Age, education and income level are not accurate indicators of patients' willingness to adopt personal health records, according to a study published in the journal Perspectives in Health Information Management, FierceHealthIT reports.
For the study, researchers from the University of Central Florida surveyed 562 patients at a physician practice that was considering offering PHRs.
The eight-question surveys aimed to evaluate patients' perceived ability to:
- Access health information online;
- Understand their medical information; and
- Use their online data to make health care decisions.
Findings Related to Demographics
The study found that 74% of surveyed patients expressed willingness to use a PHR (Hall, FierceHealthIT, 10/15). It also found that:
- Among respondents ages 56 through 70, 73% said they would use a PHR (Noblin et al., Perspectives in Health Information Management, Fall 2012);
- Among respondents with a high school education or less, 71% said they would use a PHR; and
- Among respondents earning less than $20,000 annually, 75% said they would use a PHR.
The findings do not support the idea that older, less educated and lower-income patients would be less willing to adopt PHRs than other patients, according to FierceHealthIT.
Findings Related to Health Literacy
However, the study did identify differences between patients who were willing to use PHRs and those who said they would not use the tools. It found that:
- 76% of patients who were willing to use PHRs said they knew how to use the Internet to answer health questions, compared with 48% of patients who were not interested in PHRs;
- 72% of patients who were willing to use PHRs said they knew how to use health information found online, compared with 41% of patients who were not interested in PHRs; and
- 50% of patients who were willing to use PHRs said they could tell the difference between high-quality and low-quality online health resources, compared with 24% of patients who were not interested in PHRs (FierceHealthIT, 10/15).

----------------

● AIM OF THE TASK: Write out the stretch of the text on patients' willingness to use personal health records from "Findings Related to Health" through "PHRs (FierceHealthIT, 10/15).", word for word.

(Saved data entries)
----------------

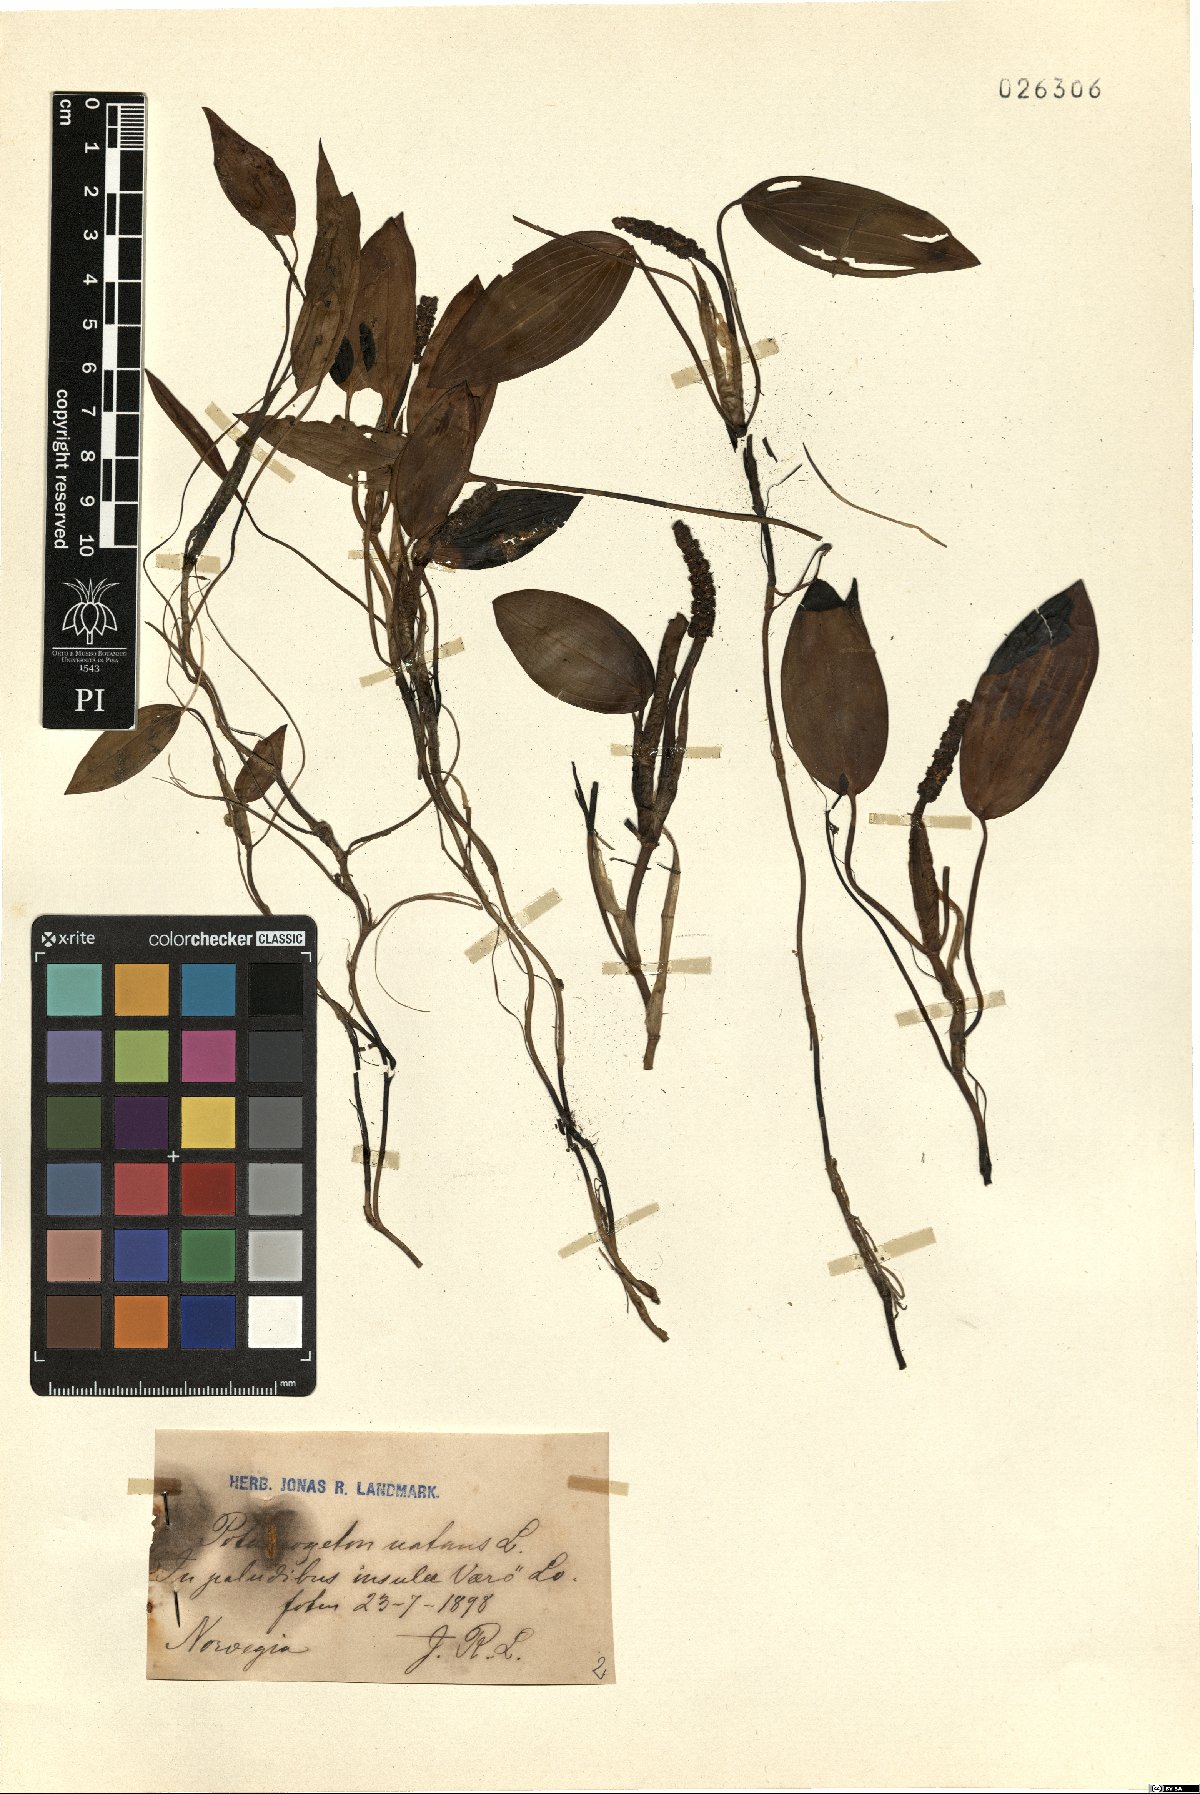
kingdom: Plantae
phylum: Tracheophyta
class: Liliopsida
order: Alismatales
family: Potamogetonaceae
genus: Potamogeton
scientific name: Potamogeton natans
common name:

----------------

● TASK RESULT:
Findings Related to Health Literacy
However, the study did identify differences between patients who were willing to use PHRs and those who said they would not use the tools. It found that:
- 76% of patients who were willing to use PHRs said they knew how to use the Internet to answer health questions, compared with 48% of patients who were not interested in PHRs;
- 72% of patients who were willing to use PHRs said they knew how to use health information found online, compared with 41% of patients who were not interested in PHRs; and
- 50% of patients who were willing to use PHRs said they could tell the difference between high-quality and low-quality online health resources, compared with 24% of patients who were not interested in PHRs (FierceHealthIT, 10/15).